▸ Data
# # # # #
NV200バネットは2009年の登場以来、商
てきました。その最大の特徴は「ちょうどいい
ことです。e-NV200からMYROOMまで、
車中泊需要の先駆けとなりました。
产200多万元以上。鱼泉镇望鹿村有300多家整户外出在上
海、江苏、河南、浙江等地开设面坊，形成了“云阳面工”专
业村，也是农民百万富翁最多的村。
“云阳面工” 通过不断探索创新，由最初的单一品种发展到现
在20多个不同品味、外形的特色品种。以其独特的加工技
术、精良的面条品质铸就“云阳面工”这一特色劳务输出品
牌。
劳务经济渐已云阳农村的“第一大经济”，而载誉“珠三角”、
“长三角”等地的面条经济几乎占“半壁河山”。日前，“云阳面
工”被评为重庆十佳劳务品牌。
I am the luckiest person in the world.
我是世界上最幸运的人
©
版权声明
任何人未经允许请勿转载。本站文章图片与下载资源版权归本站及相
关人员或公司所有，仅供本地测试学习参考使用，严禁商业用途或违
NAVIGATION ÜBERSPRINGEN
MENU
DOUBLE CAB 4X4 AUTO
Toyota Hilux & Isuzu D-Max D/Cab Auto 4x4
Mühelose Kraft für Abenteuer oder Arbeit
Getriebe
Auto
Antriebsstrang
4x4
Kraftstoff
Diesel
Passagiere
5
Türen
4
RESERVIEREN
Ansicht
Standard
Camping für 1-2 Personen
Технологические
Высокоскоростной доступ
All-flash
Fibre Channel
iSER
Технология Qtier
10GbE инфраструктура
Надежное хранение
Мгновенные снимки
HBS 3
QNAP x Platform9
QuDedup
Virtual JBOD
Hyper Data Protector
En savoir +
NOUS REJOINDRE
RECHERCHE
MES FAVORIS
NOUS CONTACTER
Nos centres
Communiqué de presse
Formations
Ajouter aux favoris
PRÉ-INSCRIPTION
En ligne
# # # # #
▸ Activity
Restate, word for word and with nothing added, the lines from the first line of the listing through the one where "Технология Qtier" stands.

▸ Solution
NV200バネットは2009年の登場以来、商
てきました。その最大の特徴は「ちょうどいい
ことです。e-NV200からMYROOMまで、
車中泊需要の先駆けとなりました。
产200多万元以上。鱼泉镇望鹿村有300多家整户外出在上
海、江苏、河南、浙江等地开设面坊，形成了“云阳面工”专
业村，也是农民百万富翁最多的村。
“云阳面工” 通过不断探索创新，由最初的单一品种发展到现
在20多个不同品味、外形的特色品种。以其独特的加工技
术、精良的面条品质铸就“云阳面工”这一特色劳务输出品
牌。
劳务经济渐已云阳农村的“第一大经济”，而载誉“珠三角”、
“长三角”等地的面条经济几乎占“半壁河山”。日前，“云阳面
工”被评为重庆十佳劳务品牌。
I am the luckiest person in the world.
我是世界上最幸运的人
©
版权声明
任何人未经允许请勿转载。本站文章图片与下载资源版权归本站及相
关人员或公司所有，仅供本地测试学习参考使用，严禁商业用途或违
NAVIGATION ÜBERSPRINGEN
MENU
DOUBLE CAB 4X4 AUTO
Toyota Hilux & Isuzu D-Max D/Cab Auto 4x4
Mühelose Kraft für Abenteuer oder Arbeit
Getriebe
Auto
Antriebsstrang
4x4
Kraftstoff
Diesel
Passagiere
5
Türen
4
RESERVIEREN
Ansicht
Standard
Camping für 1-2 Personen
Технологические
Высокоскоростной доступ
All-flash
Fibre Channel
iSER
Технология Qtier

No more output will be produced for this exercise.